In the post-pandemic era, many businesses have been hit hard and are trying to cut costs and improve their bottom line wherever they can. Using a cloud-based, business-initiated-direct-debit payment and reconciliation solution instead of paper cheques is an ideal way to reduce costs both efficiently and painlessly. This payment method is not only more cost-efficient but is faster to process and more secure than cheques. For businesses, this represents an opportunity to increase internal efficiencies, spend less time and money collecting and managing payments, lower administrative costs, and improve cash flow, all of which combine to increase a business’ bottom line.

Opportunity

Our own research has shown that there is a serious appetite for paying with direct debit, many businesses are missing an opportunity by simply not offering it as a payment method. We found that over 70% of individuals we surveyed were likely to choose a monthly-biller-initiated-direct-debit to pay their recurring bills. There is an opportunity in the marketplace for businesses to offer their customers a “business-initiated-direct-debit” payment option. This gives businesses control over the billing cycle with visibility and predictability over their cash flow.

Cheque fraud remains a pervasive issue

Cheque fraud has been on the rise over the last number of years in the UAE. Banks and businesses continue to cite cheques as a major fraud risk.

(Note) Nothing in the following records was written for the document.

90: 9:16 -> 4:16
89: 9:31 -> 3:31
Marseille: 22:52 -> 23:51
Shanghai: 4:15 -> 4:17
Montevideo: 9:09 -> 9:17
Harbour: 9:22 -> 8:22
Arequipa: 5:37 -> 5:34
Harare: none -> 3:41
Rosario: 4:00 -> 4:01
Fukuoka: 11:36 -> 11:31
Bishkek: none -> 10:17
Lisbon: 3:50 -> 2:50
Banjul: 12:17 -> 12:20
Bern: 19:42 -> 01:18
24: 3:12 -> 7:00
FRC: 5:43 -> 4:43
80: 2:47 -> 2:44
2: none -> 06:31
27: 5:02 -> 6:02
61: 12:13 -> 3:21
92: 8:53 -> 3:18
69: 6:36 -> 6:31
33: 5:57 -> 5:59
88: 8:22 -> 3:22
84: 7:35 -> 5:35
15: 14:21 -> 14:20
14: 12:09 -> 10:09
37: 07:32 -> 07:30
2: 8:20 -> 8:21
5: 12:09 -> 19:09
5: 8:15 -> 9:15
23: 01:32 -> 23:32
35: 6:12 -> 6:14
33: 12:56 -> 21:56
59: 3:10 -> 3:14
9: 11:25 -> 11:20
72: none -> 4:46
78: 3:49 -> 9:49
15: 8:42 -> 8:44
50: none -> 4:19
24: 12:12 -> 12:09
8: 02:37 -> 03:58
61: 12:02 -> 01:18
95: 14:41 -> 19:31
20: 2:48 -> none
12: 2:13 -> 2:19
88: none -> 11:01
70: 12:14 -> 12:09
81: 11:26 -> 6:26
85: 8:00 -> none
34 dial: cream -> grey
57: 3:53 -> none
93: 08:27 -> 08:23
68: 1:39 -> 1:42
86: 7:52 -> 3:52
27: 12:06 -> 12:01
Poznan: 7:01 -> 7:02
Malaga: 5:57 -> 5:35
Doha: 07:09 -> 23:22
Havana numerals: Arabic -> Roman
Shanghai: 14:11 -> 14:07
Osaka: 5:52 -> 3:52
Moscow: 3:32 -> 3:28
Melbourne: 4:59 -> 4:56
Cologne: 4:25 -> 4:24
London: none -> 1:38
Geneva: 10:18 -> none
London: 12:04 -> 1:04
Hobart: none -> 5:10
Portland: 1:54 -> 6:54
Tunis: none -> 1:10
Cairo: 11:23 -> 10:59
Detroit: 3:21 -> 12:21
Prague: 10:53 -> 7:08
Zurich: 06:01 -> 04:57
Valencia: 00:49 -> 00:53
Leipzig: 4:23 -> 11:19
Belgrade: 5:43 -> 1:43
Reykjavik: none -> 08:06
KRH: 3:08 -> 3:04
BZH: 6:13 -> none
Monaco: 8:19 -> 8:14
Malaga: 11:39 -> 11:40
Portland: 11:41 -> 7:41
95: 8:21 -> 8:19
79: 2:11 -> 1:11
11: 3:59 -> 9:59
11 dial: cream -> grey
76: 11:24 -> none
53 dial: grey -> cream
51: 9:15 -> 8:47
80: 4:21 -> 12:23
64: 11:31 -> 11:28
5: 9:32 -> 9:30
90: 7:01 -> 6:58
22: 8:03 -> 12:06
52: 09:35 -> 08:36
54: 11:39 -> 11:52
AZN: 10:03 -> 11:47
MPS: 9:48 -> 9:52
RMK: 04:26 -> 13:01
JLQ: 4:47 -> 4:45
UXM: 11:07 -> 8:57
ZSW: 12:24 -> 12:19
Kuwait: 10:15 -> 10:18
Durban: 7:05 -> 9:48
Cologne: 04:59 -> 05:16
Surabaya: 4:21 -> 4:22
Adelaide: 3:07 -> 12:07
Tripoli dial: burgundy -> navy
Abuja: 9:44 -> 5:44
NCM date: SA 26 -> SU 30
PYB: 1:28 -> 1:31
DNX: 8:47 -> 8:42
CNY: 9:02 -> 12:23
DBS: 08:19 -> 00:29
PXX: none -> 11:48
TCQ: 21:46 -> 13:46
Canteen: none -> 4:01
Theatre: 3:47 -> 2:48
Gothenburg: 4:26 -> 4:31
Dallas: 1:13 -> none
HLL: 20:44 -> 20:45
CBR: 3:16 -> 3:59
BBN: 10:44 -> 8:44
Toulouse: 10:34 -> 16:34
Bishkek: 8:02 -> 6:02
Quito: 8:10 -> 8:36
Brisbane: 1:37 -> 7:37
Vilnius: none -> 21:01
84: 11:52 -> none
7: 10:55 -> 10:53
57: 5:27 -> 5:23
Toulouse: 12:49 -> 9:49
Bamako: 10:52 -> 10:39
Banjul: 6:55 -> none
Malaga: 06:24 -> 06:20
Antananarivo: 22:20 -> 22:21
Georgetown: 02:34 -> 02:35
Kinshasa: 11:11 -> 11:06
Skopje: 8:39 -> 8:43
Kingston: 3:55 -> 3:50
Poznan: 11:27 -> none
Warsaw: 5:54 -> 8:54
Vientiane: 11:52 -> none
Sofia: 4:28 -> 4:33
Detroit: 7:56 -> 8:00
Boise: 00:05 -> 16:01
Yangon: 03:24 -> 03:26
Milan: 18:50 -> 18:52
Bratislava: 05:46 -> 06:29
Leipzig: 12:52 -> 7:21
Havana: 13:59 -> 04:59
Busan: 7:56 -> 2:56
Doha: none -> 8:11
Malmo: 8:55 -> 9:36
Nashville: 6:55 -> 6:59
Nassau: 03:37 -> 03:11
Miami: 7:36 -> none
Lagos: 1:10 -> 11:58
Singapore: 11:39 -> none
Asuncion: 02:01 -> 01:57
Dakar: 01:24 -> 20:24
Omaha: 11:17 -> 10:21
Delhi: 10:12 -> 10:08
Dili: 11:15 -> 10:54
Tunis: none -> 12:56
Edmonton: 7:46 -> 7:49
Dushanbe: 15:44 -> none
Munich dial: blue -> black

Fraud operators are evolving their tactics and leveraging cheques as a low-cost, low-technology vehicle for fraud.

From a business perspective, processing cheque payments involves a multi-stage process which is expensive, adds additional costs at every stage and invites the risk of error, loss or fraud. More importantly, it hinders effective cash management. In contrast, a biller-initiated-direct-debit can be carried out at the click of a button, enabling faster payment and reconciliation, and is significantly cheaper. The statistics clearly show that cheques are no longer economically viable as a means of payment – and now is the time to consider alternatives.